For many people, intoxication is a quest for transcendence, it opens the doors to a long
forgotten world of spontaneous childhood joy and play, and recreates a sense of “owning ones own
time”, where the only thing that matters is the moment and the particular state of consciousness one
happens to find oneself in at that particular time. Here there is no striving for future rewards; the
substance induced state is that future reward, a time-out, or comma within the “run-on sentence that
consciousness has become”. In this respect intoxication is without a doubt an escape mechanism, but
not from what is commonly thought of as the one and only “true” reality, it is an escape from yet
another fabricated state of consciousness, based on the perpetuation of insatiable appetites within an
exceedingly limited representation of time and space. It is this limited, flatland version of reality that
many experience as unbearable, yet lacking access to any other means by which to break out of the
conventional box, intoxication quickly becomes an appealing and instant source of refuge.
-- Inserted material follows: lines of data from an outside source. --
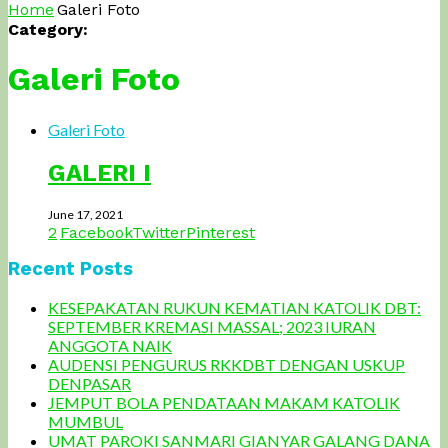
Home
Galeri Foto
Category:
Galeri Foto
Galeri Foto
GALERI I
June 17, 2021
2
Facebook
Twitter
Pinterest
Recent Posts
KESEPAKATAN RUKUN KEMATIAN KATOLIK DBT:
SEPTEMBER KREMASI MASSAL; 2023 IURAN
ANGGOTA NAIK
AUDENSI PENGURUS RKKDBT DENGAN USKUP
DENPASAR
JEMPUT BOLA PENDATAAN MAKAM KATOLIK
MUMBUL
UMAT PAROKI SANMARI GIANYAR GALANG DANA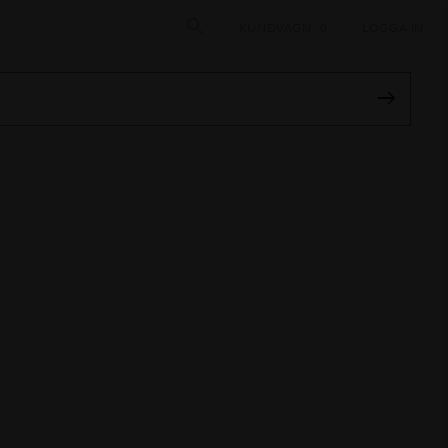
KUNDVAGN
0
LOGGA IN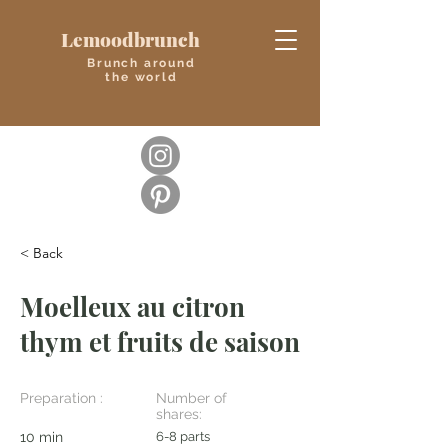
Lemoodbrunch
Brunch around
the world
< Back
Moelleux au citron
thym et fruits de saison
Preparation :
Number of
shares:
10 min
6-8 parts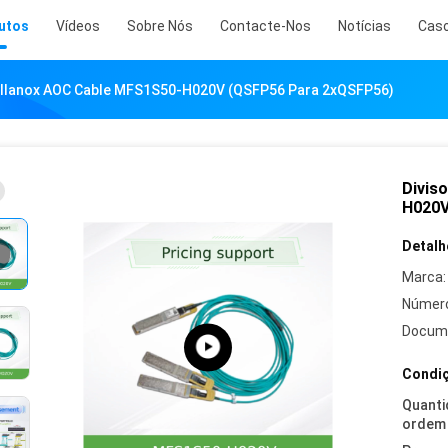
utos
Vídeos
Sobre Nós
Contacte-Nos
Notícias
Cas
ellanox AOC Cable MFS1S50-H020V (QSFP56 Para 2xQSFP56)
Divis
H020V
Detalh
Marca:
Número
Docum
Condiç
Quanti
ordem 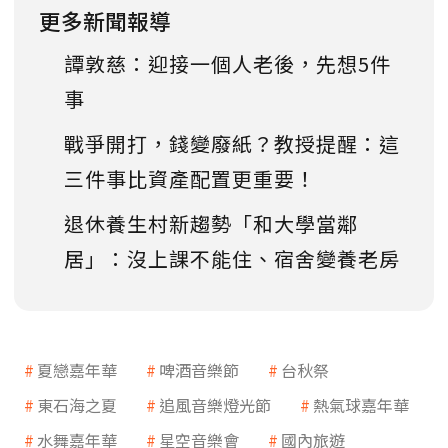
更多新聞報導
譚敦慈：迎接一個人老後，先想5件
事
戰爭開打，錢變廢紙？教授提醒：這
三件事比資產配置更重要！
退休養生村新趨勢「和大學當鄰
居」：沒上課不能住、宿舍變養老房
夏戀嘉年華
啤酒音樂節
台秋祭
東石海之夏
追風音樂燈光節
熱氣球嘉年華
水舞嘉年華
星空音樂會
國內旅遊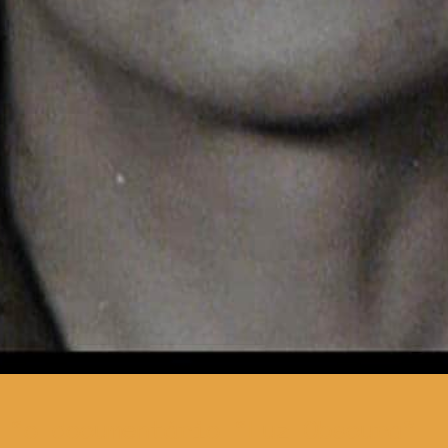
o documentário “Luz Obscura”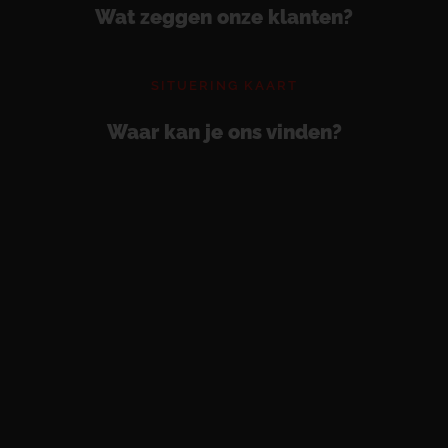
Wat zeggen onze klanten?
SITUERING KAART
Waar kan je ons vinden?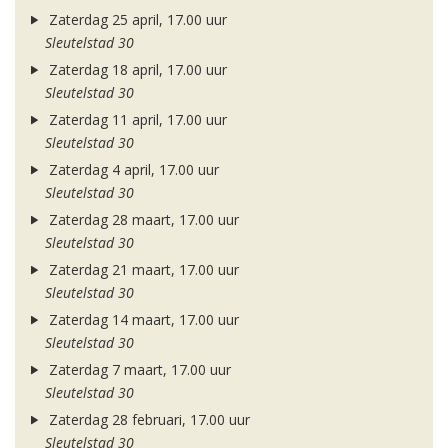
Zaterdag 25 april, 17.00 uur
Sleutelstad 30
Zaterdag 18 april, 17.00 uur
Sleutelstad 30
Zaterdag 11 april, 17.00 uur
Sleutelstad 30
Zaterdag 4 april, 17.00 uur
Sleutelstad 30
Zaterdag 28 maart, 17.00 uur
Sleutelstad 30
Zaterdag 21 maart, 17.00 uur
Sleutelstad 30
Zaterdag 14 maart, 17.00 uur
Sleutelstad 30
Zaterdag 7 maart, 17.00 uur
Sleutelstad 30
Zaterdag 28 februari, 17.00 uur
Sleutelstad 30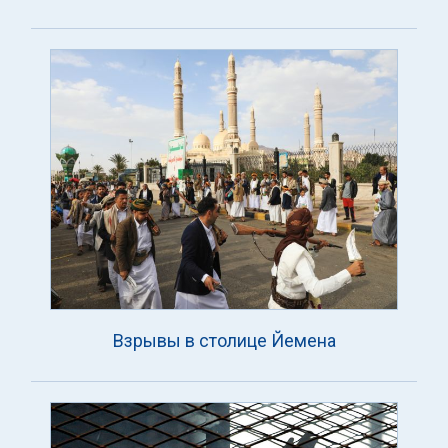
Взрывы в столице Йемена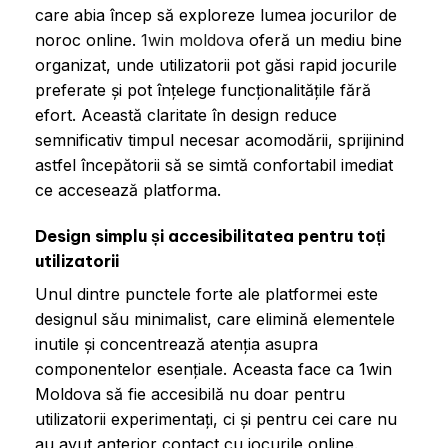
care abia încep să exploreze lumea jocurilor de
noroc online.
1win moldova
oferă un mediu bine
organizat, unde utilizatorii pot găsi rapid jocurile
preferate și pot înțelege funcționalitățile fără
efort. Această claritate în design reduce
semnificativ timpul necesar acomodării, sprijinind
astfel începătorii să se simtă confortabil imediat
ce accesează platforma.
Design simplu și accesibilitatea pentru toți
utilizatorii
Unul dintre punctele forte ale platformei este
designul său minimalist, care elimină elementele
inutile și concentrează atenția asupra
componentelor esențiale. Aceasta face ca 1win
Moldova să fie accesibilă nu doar pentru
utilizatorii experimentați, ci și pentru cei care nu
au avut anterior contact cu jocurile online.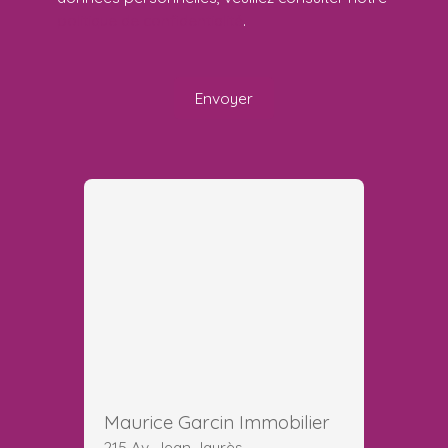
politique de confidentialité
.
Envoyer
Maurice Garcin Immobilier
215 Av. Jean Jaurès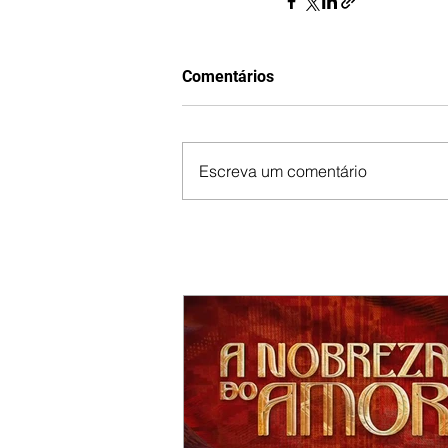
Comentários
Escreva um comentário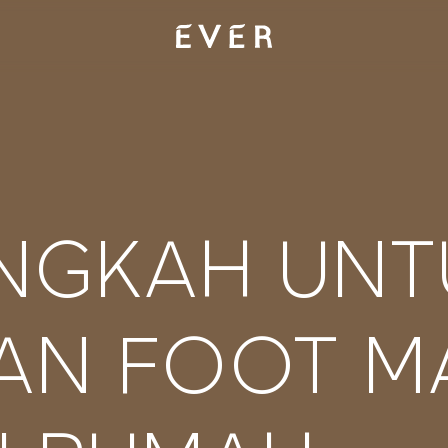
ANGKAH UNT
AN FOOT M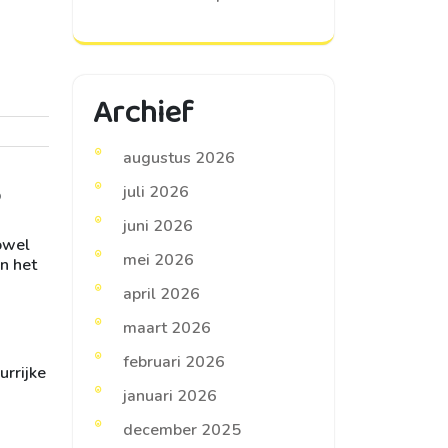
Archief
augustus 2026
s
juli 2026
juni 2026
owel
mei 2026
an het
april 2026
maart 2026
februari 2026
urrijke
januari 2026
december 2025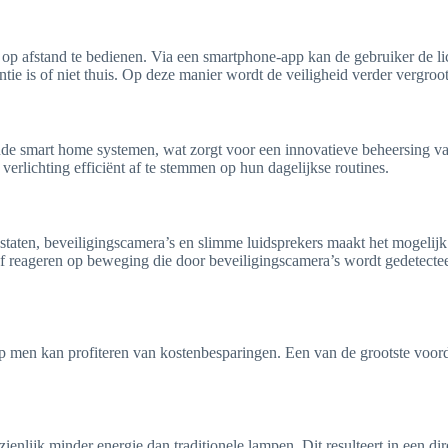
p afstand te bedienen. Via een smartphone-app kan de gebruiker de lich
e is of niet thuis. Op deze manier wordt de veiligheid verder vergroot 
de smart home systemen, wat zorgt voor een innovatieve beheersing va
rlichting efficiënt af te stemmen op hun dagelijkse routines.
mostaten, beveiligingscamera’s en slimme luidsprekers maakt het mogeli
 reageren op beweging die door beveiligingscamera’s wordt gedetecteerd.
 men kan profiteren van kostenbesparingen. Een van de grootste voorde
enlijk minder energie dan traditionele lampen. Dit resulteert in een di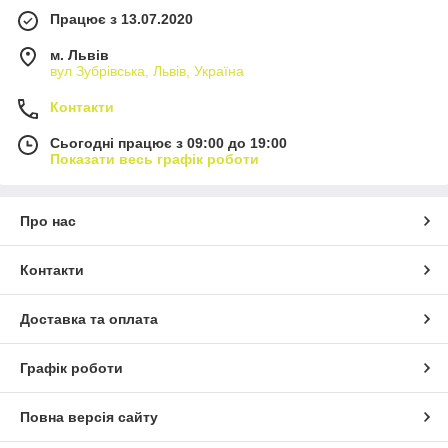
Працює з 13.07.2020
м. Львів
вул Зубрівська, Львів, Україна
Контакти
Сьогодні працює з 09:00 до 19:00
Показати весь графік роботи
Про нас
Контакти
Доставка та оплата
Графік роботи
Повна версія сайту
Although
risky and in itself fabricated, it still serves a vital function in terms of creating an open space where
consciousness is not bound by the straight jacket of Cartesian coordinates, but can float freely and
unimpaired, at least temporarily, on a wave of uninhibited delight. Failing to understand these
underlying dynamics results in a highly reductionistic and essentialist analysis of intoxication where
“drugs” or “alcohol” become the main culprit for destructive behaviour, while the deeper mechanisms
and root causes of addiction are left largely unexplored.

19
Although time informs the very fabric of our being, the phenomenology of time is seldom
subject to much intellectual speculation yet whether we like it or not, time and most importantly, how
we use it, concerns us all. Seen through the perspective of kairos and chronos, the quest for
transcendence is in itself a healing impulse, whether it is enacted through play, flow, mindfulness, or
intoxication, these are all ultimately expressions of the same dynamic, the creation of a momentary
“in-between” zone, and an attempt to remain in that space. The crucial difference however, is that
unlike play, flow and mindfulness, intoxication is based on an external locus of control, so there is
always the added risk of addiction as one repeatedly attempts to recreate that first magic moment of
chemical bliss. Kairos, is “an opportune moment” but only if seized by those who are willing to
remain completely naked in the here and now, only then does “presence” become a core capacity that
is essential for accessing the field of the future (Senge et al. 2005). Otherwise, for many people the
greatest potential regret may be clinging to a false sense of security instead of seizing the moment and
honoring it for what it is when it is here.